Chaudhary P, Ahmed F, Quebada P, Sharma S C
Department of Ophthalmology/Cell Biology and Anatomy, New York Medical College, Valhalla, NY 10595, USA.
Brain Res Mol Brain Res. 1999 Apr 6;67(1):36-45. doi: 10.1016/s0169-328x(99)00032-7.

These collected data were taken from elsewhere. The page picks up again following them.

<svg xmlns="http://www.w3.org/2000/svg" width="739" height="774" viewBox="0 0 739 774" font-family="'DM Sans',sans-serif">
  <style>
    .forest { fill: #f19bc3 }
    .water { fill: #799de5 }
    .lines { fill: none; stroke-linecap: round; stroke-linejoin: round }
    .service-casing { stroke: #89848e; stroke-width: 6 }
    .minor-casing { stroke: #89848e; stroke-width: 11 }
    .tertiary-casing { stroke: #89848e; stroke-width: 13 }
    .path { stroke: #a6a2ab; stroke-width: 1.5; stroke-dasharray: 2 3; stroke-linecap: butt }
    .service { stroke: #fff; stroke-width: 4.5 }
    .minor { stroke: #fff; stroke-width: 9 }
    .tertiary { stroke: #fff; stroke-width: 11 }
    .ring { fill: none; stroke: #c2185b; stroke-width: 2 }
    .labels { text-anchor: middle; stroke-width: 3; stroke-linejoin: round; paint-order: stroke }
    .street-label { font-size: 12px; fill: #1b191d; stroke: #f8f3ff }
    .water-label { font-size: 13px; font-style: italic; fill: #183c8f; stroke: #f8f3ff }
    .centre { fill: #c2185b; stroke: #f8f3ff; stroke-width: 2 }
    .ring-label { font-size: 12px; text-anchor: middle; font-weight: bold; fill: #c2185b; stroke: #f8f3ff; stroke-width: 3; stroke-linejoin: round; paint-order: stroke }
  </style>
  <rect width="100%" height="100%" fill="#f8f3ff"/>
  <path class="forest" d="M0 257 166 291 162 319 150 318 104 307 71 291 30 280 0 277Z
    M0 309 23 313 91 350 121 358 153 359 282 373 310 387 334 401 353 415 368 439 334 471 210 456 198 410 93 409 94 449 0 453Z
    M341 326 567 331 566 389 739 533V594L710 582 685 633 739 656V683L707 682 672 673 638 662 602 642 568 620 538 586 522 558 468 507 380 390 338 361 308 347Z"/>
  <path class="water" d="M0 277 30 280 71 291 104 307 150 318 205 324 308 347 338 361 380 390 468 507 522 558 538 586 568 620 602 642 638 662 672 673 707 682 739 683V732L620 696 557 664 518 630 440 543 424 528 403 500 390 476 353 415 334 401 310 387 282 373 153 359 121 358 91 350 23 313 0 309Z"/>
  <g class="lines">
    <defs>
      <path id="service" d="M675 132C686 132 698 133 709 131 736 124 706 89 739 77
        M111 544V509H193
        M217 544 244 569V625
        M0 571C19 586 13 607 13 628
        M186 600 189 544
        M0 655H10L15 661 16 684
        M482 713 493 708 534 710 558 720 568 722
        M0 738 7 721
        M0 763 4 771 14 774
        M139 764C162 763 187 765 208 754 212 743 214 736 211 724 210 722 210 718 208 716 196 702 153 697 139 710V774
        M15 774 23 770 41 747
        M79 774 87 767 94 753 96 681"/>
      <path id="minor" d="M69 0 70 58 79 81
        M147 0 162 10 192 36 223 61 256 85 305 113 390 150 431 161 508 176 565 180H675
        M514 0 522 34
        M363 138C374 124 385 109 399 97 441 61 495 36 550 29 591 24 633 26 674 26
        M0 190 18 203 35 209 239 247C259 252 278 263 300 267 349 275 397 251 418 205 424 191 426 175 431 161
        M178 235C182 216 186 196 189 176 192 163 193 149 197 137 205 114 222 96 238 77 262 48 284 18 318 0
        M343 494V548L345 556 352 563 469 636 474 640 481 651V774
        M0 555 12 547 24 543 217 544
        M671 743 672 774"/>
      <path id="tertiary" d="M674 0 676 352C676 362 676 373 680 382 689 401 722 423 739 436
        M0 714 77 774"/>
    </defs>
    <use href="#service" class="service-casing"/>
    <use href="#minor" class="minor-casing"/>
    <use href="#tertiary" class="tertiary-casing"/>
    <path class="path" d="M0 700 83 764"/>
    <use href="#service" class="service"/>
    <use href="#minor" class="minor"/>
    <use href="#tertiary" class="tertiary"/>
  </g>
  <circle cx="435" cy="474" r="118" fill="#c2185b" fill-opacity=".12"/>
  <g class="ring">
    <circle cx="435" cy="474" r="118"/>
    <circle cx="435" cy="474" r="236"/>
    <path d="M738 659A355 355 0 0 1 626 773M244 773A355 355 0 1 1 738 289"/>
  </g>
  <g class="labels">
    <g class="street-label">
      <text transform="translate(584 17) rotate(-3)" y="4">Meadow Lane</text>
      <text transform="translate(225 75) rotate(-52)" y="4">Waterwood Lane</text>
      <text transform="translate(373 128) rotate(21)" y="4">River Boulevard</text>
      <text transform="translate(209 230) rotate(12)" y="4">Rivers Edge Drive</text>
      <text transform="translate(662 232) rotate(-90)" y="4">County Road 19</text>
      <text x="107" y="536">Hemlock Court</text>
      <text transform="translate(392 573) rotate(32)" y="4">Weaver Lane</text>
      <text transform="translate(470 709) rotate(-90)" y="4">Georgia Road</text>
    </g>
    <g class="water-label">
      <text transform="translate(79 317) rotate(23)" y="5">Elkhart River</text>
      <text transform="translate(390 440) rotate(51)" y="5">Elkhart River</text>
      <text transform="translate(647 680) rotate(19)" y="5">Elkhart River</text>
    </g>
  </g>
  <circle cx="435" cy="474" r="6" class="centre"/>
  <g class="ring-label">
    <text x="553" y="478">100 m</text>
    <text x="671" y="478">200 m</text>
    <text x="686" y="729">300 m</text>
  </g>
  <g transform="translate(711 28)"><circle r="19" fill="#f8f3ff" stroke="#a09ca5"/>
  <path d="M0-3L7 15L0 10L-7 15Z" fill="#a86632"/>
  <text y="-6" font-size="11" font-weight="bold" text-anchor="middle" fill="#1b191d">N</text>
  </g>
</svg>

Retinal ganglion cells die by apoptosis following axotomy. The molecular mechanisms of the retinal ganglion cell death are not well understood. In the present study using RT-PCR and in situ hybridization techniques we demonstrated that levels of mRNA for Bcl-2 and Bcl-x decreased after axotomy. Bax levels remained high until 4 days after axotomy, decreased by day 7 and remained low up to day 10. CPP32 levels increased at day 7 and remained high after optic nerve cut. We studied whether inhibitors of CPP32/caspase would save the axotomy induced ganglion cell death. DEVD-CHO (Ac-Asp-Glu-Val-aspartic acid aldehyde) and DEVD-FMK (Z-Asp-Glu-Val-Asp-FMK), caspase inhibitors, when administered intraocularly at the time of optic nerve cut, at days 3 and 7 protect about 30-35% the ganglion cells from death. We further demonstrated that the number of reactive microglia decrease in the retina when the inhibitors were given as compared with retina where no inhibitors were given. The present data offers new avenues for studying the complex interactions between the retinal ganglion cell death and the activation of resident microglia/macrophages.
视网膜神经节细胞在轴突切断后通过凋亡死亡。视网膜神经节细胞死亡的分子机制尚未完全清楚。在本研究中,我们使用逆转录聚合酶链反应(RT-PCR)和原位杂交技术证明,轴突切断后Bcl-2和Bcl-x的mRNA水平降低。Bax水平在轴突切断后4天内一直保持较高,到第7天下降,直到第10天一直保持较低水平。CPP32水平在第7天升高,视神经切断后一直保持较高水平。我们研究了CPP32/半胱天冬酶抑制剂是否能挽救轴突切断诱导的神经节细胞死亡。半胱天冬酶抑制剂DEVD-CHO(乙酰天冬氨酸-谷氨酸-缬氨酸-天冬氨酸醛)和DEVD-FMK(Z-天冬氨酸-谷氨酸-缬氨酸-天冬氨酸-氟甲基酮)在视神经切断时、第3天和第7天眼内给药时,可保护约30%-35%的神经节细胞免于死亡。我们进一步证明,与未给予抑制剂的视网膜相比,给予抑制剂时视网膜中反应性小胶质细胞的数量减少。本研究数据为研究视网膜神经节细胞死亡与驻留小胶质细胞/巨噬细胞激活之间的复杂相互作用提供了新的途径。